Closed rjsparks closed 2 years ago
(this issue should probably be migrated to bibxml-service.
Transferred and acknowledged.
https://github.com/ietf-ribose/bibxml-service/issues/234 will address this issue.
We can canonicalize returned XML, but I’d like to learn more about the new use case being described.
For example, if there is XML diffing being done, isn’t it the responsibility of the differ to ensure all sources being diffed are canonicalized using the same method, rather than relying on API returning canonicalized XML and hoping it’s canonicalized with the same set of options?
For example, the differ in xml2rfc path testing script (created for transitional purposes) now does canonicalization as follows: https://github.com/ietf-ribose/xml2rfc-mapping-convertor/commit/6564383e0a6363f59a2e44fc7c22c641f5e70921
Thanks! Can we have a sample to see how the canonicalized content looks?
While attributes and unordered-element order doesn't matter to XML parsers, it matters a lot to text differencing engines.
Text differencing engines should really not be relied upon for structured data content, but I recognise that in certain conditions, e.g. git, it is unavoidable.
Yes: you can use the latest version of test_paths.py
script, which produces a report with canonicalized diffs like bibxml-report.html.zip.
Text differencing engines should really not be relied upon for structured data content, but I recognise that in certain conditions, e.g. git, it is unavoidable.
Well, as you see in above report, our diffs with xml2rfc are very large since we pretty-print XML, while xml2rfc tools outputs un-indented lines. Canonicalizing an XML string with lxml.etree.canonicalize()
appears to leave indentation as is, so every indented line is a difference.

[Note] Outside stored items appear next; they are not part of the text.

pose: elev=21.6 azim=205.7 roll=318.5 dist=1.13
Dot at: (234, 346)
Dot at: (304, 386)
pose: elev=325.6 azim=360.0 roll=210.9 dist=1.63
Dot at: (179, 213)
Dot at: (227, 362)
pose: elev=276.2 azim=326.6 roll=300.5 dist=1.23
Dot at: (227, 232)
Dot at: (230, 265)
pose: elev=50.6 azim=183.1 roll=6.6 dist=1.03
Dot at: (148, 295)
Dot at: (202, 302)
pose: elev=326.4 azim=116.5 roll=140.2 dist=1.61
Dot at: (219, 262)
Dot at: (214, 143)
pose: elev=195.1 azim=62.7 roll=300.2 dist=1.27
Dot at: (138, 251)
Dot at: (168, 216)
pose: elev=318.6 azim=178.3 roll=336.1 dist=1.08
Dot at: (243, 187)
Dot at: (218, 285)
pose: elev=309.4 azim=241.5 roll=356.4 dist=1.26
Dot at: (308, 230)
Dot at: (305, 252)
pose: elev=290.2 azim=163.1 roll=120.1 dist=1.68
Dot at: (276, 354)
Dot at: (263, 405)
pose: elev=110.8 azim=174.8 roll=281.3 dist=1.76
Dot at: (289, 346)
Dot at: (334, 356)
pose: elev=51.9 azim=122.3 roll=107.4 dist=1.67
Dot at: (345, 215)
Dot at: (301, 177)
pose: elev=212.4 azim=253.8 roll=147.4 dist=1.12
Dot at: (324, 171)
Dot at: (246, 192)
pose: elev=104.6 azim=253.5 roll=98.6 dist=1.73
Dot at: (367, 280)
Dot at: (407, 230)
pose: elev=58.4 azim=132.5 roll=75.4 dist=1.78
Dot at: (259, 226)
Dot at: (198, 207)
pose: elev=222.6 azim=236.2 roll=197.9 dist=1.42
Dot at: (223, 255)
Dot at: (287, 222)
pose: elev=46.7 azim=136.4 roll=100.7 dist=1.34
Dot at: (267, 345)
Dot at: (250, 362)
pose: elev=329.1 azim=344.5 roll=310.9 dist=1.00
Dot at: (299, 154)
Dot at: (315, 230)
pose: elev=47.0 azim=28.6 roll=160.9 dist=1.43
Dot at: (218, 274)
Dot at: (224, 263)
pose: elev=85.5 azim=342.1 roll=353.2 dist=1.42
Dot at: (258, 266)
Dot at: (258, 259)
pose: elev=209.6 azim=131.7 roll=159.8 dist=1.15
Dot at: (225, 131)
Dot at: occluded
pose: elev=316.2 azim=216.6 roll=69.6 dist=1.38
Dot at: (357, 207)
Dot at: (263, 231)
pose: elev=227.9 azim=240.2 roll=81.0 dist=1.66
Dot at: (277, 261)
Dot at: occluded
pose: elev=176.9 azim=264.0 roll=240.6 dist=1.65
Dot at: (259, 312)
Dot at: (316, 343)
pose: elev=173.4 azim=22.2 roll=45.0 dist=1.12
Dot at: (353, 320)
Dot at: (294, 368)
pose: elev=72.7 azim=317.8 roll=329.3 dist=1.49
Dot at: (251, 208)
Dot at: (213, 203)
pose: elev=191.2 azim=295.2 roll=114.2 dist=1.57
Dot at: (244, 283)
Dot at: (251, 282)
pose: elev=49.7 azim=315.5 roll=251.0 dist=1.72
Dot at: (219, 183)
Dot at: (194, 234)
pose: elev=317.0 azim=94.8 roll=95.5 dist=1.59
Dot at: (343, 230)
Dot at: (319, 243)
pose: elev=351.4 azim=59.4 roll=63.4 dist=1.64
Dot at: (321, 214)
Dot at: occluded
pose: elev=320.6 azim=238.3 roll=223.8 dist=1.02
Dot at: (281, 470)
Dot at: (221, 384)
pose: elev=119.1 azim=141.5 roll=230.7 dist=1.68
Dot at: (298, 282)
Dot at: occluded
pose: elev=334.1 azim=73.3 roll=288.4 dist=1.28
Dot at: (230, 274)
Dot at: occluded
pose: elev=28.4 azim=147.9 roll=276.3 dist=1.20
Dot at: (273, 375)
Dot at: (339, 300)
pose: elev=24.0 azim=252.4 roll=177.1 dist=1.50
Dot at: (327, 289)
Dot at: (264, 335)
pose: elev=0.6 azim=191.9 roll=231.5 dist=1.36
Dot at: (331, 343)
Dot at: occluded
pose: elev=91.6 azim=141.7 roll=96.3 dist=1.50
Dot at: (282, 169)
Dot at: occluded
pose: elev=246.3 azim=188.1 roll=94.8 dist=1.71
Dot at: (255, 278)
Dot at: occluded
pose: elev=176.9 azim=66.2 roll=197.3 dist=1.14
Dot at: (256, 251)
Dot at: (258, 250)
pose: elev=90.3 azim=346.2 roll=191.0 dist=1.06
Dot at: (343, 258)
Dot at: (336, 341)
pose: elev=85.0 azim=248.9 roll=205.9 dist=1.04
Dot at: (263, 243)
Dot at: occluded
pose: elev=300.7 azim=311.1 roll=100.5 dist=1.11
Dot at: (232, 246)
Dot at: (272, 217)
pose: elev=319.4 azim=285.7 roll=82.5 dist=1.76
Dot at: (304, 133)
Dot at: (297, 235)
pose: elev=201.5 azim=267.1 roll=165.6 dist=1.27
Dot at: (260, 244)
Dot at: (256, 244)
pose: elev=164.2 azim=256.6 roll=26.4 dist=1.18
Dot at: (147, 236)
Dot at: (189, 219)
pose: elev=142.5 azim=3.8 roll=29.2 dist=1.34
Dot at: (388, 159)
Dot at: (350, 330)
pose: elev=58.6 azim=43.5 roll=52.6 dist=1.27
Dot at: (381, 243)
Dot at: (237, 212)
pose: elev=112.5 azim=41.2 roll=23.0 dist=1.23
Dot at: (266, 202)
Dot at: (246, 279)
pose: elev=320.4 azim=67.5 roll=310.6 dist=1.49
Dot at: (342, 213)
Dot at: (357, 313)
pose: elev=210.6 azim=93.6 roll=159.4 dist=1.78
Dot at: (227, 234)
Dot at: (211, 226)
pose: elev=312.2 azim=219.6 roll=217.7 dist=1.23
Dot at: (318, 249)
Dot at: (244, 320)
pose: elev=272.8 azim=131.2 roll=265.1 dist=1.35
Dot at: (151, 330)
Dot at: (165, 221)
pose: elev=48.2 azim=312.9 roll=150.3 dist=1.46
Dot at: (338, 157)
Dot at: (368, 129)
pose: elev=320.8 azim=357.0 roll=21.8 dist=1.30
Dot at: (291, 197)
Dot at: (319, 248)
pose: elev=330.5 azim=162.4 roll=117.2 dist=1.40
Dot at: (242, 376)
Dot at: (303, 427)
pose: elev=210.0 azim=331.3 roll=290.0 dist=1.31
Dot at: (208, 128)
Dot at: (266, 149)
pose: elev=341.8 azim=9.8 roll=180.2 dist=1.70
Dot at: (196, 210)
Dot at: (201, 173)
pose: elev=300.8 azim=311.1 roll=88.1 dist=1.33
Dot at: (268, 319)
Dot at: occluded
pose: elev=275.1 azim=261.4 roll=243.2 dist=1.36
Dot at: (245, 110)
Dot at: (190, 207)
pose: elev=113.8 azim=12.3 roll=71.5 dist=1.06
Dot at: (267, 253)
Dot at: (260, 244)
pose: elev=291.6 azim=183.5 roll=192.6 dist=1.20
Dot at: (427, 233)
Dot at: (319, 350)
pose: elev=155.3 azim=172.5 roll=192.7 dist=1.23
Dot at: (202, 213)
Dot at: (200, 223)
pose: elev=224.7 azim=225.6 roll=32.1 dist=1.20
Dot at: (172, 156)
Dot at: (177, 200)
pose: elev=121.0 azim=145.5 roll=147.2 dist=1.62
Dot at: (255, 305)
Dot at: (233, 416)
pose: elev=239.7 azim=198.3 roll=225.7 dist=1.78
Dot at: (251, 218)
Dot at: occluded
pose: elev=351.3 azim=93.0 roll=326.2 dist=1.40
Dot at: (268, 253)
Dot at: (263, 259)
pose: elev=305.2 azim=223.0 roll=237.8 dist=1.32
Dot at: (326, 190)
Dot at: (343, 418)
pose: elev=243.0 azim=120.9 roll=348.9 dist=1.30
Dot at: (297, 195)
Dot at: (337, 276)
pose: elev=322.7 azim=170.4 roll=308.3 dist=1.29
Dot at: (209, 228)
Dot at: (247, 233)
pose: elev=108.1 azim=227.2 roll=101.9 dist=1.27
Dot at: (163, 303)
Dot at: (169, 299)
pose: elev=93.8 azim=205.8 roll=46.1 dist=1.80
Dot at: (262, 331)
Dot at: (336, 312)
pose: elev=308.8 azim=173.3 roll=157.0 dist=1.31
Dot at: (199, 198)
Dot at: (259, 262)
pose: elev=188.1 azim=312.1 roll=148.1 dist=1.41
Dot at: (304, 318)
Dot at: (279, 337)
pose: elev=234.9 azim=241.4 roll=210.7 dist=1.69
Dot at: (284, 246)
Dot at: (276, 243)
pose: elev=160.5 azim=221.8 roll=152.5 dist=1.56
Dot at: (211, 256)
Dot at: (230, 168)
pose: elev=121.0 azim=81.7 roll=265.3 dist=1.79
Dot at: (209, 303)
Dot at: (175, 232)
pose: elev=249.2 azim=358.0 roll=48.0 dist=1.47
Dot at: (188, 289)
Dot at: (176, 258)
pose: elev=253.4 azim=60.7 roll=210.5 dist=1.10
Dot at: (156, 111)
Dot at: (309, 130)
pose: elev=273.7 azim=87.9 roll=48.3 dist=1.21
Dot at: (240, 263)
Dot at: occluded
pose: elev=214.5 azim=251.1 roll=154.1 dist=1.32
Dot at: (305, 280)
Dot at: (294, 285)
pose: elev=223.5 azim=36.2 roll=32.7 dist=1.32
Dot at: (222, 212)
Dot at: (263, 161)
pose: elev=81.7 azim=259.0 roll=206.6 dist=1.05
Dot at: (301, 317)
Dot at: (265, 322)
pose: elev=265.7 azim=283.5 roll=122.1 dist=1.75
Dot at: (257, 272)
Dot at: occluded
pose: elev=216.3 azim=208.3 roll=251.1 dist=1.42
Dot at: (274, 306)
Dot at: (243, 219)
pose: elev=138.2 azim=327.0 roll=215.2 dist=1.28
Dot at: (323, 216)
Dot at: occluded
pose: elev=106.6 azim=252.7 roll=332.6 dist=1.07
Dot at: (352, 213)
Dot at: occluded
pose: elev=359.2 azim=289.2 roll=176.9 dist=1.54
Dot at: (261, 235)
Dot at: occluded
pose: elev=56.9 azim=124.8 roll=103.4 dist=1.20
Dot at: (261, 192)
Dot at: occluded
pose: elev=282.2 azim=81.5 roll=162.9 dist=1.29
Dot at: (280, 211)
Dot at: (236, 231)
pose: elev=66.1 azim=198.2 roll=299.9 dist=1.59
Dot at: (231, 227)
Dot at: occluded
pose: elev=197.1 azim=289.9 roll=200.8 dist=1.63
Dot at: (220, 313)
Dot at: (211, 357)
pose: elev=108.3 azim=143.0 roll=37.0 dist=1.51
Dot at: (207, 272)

It’s just another illustration that a diffing layer shouldn’t trust service to return a normal form and do extra mangling, going beyond the c14n spec, on its own to ensure both representations are truly as equivalent as possible.
It’s just another illustration that a diffing layer shouldn’t trust service to return a normal form and do extra mangling
I agree. A comparison can only work if the canonicalisation is run on both comparands.
It’s just another illustration that a diffing layer shouldn’t trust service to return a normal form and do extra mangling
I agree. A comparison can only work if the canonicalisation is run on both comparands.
Yes, it can ensure it runs the same canonicalization algorithm with the same parameters, and do any extra normalization beyond XML c14n spec if required.
The service canonicalizes XML now, and the order of elements should be consistent (more details: https://github.com/ietf-ribose/bibxml-service/issues/239#issuecomment-1193069048)
See https://mailarchive.ietf.org/arch/msg/tools-discuss/yRqq-psSVnB-qoNbICFvzZQDmIo.
While attributes and unordered-element order doesn't matter to XML parsers, it matters a lot to text differencing engines.
The output should be stable (repeated fetches should return identical bits, not seemingly randomly reordered ones).